# average cost to rebuild an 150 outboard



## JRG24

found a cheap older boat with a 150 evinrude. The hull is 1984 24' chris craft. i cant get a good look of the cowling in the pictures, but the engine appears to be a little newer than that. what would a rebuild cost for an older 2 stroke, and would it be worth it? i am assuming a total overhaul here. would mainly be used for the bay and some near shore wrecks. thanks


----------



## Kajun

+ or - $1000 if you do it yourself



+ or - $2500 if you have a marine mechanic do it for you.


----------



## Orion45

> *2000_flushes (8/25/2008)*found a cheap older boat with a 150 evinrude. The hull is 1984 24' chris craft. i cant get a good look of the cowling in the pictures, but the engine appears to be a little newer than that. what would a rebuild cost for an older 2 stroke, and would it be worth it? i am assuming a total overhaul here. would mainly be used for the bay and some near shore wrecks. thanks


That's a 24 yr old boat. Plenty of wood. Make sure the hull/floors.transom are in good shape before you buy it. Is the motor worth rebuilding? Be careful you don't end up spending more money than the boat is worth. Researchthis forum for some advice on where to take that motor for rebuilding.Another good place to start is to call Kenny Mann at Emerald Coast Marine. He won't steer you astray.

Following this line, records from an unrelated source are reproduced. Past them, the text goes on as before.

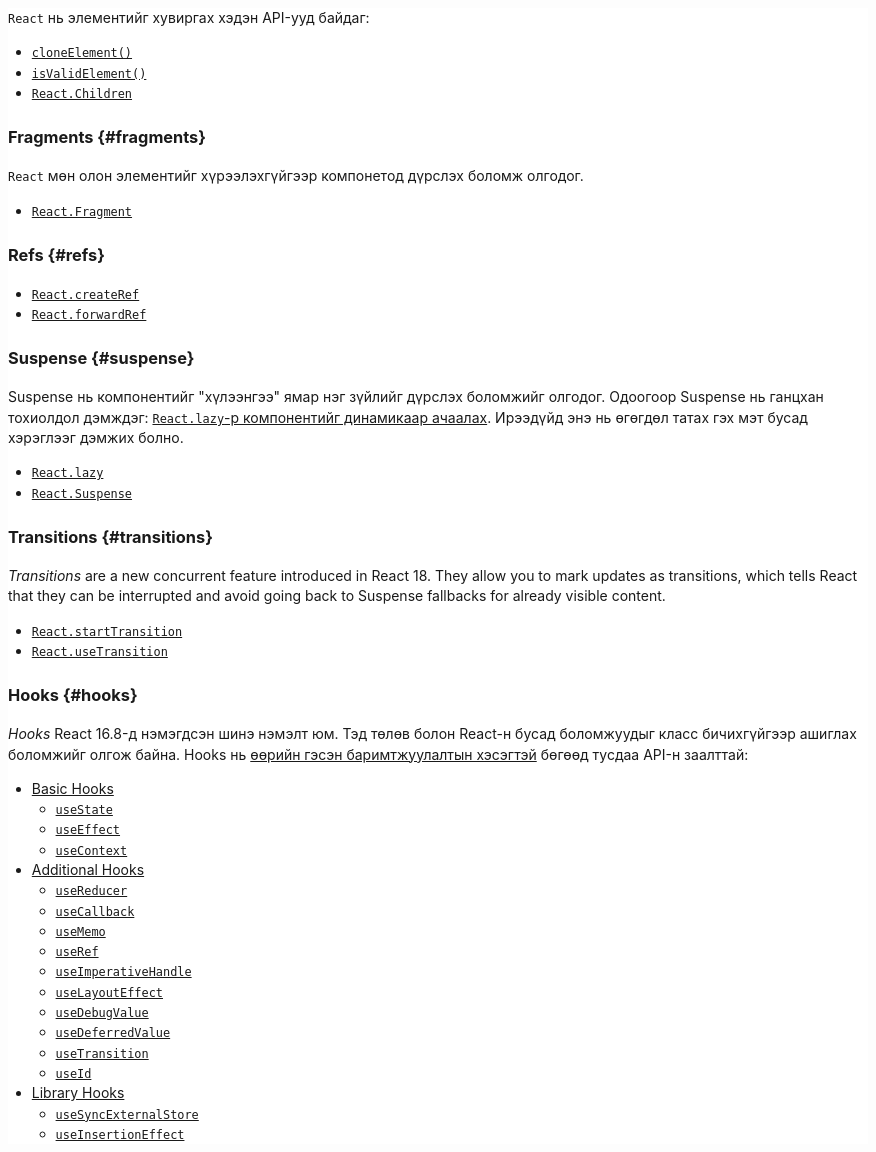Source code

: `React` нь элементийг хувиргах хэдэн API-ууд байдаг:

- [`cloneElement()`](#cloneelement)
- [`isValidElement()`](#isvalidelement)
- [`React.Children`](#reactchildren)

### Fragments {#fragments}

`React` мөн олон элементийг хүрээлэхгүйгээр компонетод дүрслэх боломж олгодог.

- [`React.Fragment`](#reactfragment)

### Refs {#refs}

- [`React.createRef`](#reactcreateref)
- [`React.forwardRef`](#reactforwardref)

### Suspense {#suspense}

Suspense нь компонентийг "хүлээнгээ" ямар нэг зүйлийг дүрслэх боломжийг олгодог. Одоогоор Suspense нь ганцхан тохиолдол дэмждэг: [`React.lazy`-р компонентийг динамикаар ачаалах](/docs/code-splitting.html#reactlazy). Ирээдүйд энэ нь өгөгдөл татах гэх мэт бусад хэрэглээг дэмжих болно.

- [`React.lazy`](#reactlazy)
- [`React.Suspense`](#reactsuspense)

### Transitions {#transitions}

*Transitions* are a new concurrent feature introduced in React 18. They allow you to mark updates as transitions, which tells React that they can be interrupted and avoid going back to Suspense fallbacks for already visible content.

- [`React.startTransition`](#starttransition)
- [`React.useTransition`](/docs/hooks-reference.html#usetransition)

### Hooks {#hooks}

*Hooks* React 16.8-д нэмэгдсэн шинэ нэмэлт юм. Тэд төлөв болон React-н бусад боломжуудыг класс бичихгүйгээр ашиглах боломжийг олгож байна. Hooks нь [өөрийн гэсэн баримтжуулалтын хэсэгтэй](/docs/hooks-intro.html) бөгөөд тусдаа API-н заалттай:

- [Basic Hooks](/docs/hooks-reference.html#basic-hooks)
  - [`useState`](/docs/hooks-reference.html#usestate)
  - [`useEffect`](/docs/hooks-reference.html#useeffect)
  - [`useContext`](/docs/hooks-reference.html#usecontext)
- [Additional Hooks](/docs/hooks-reference.html#additional-hooks)
  - [`useReducer`](/docs/hooks-reference.html#usereducer)
  - [`useCallback`](/docs/hooks-reference.html#usecallback)
  - [`useMemo`](/docs/hooks-reference.html#usememo)
  - [`useRef`](/docs/hooks-reference.html#useref)
  - [`useImperativeHandle`](/docs/hooks-reference.html#useimperativehandle)
  - [`useLayoutEffect`](/docs/hooks-reference.html#uselayouteffect)
  - [`useDebugValue`](/docs/hooks-reference.html#usedebugvalue)
  - [`useDeferredValue`](/docs/hooks-reference.html#usedeferredvalue)
  - [`useTransition`](/docs/hooks-reference.html#usetransition)
  - [`useId`](/docs/hooks-reference.html#useid)
- [Library Hooks](/docs/hooks-reference.html#library-hooks)
  - [`useSyncExternalStore`](/docs/hooks-reference.html#usesyncexternalstore)
  - [`useInsertionEffect`](/docs/hooks-reference.html#useinsertioneffect)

4610 Saufley Field Rd, Pensacola (850) 456-8496


----------



## X-Shark

With one piston blown in a '98 150 Merc it cost my buddy close to $3500.


----------



## KPL

If you need a manuel Ihave one you can use..... IE.... Evinrude / Johnson 1973-1990 48-235 HP outboards.... 

If it applies to the motor you have... are may have..............


----------



## Sequoiha

Thats a great picture Paul...:usaflag


----------



## KPL

Yep me and the Grand Daughter she loves to fish and go fast on the boat. She say's GranDaddy ROCKS.


----------



## Rodznreelz

I rebuilt my 2001 Evinrude 250 myself and spent around $1500. This was having one cylinder resleeved, new pistons, rings, bearings, water pump, and a gasket kit. I spent over $1000 on parts alone.

You could piece it back together for alot cheaper but then what do you have?


----------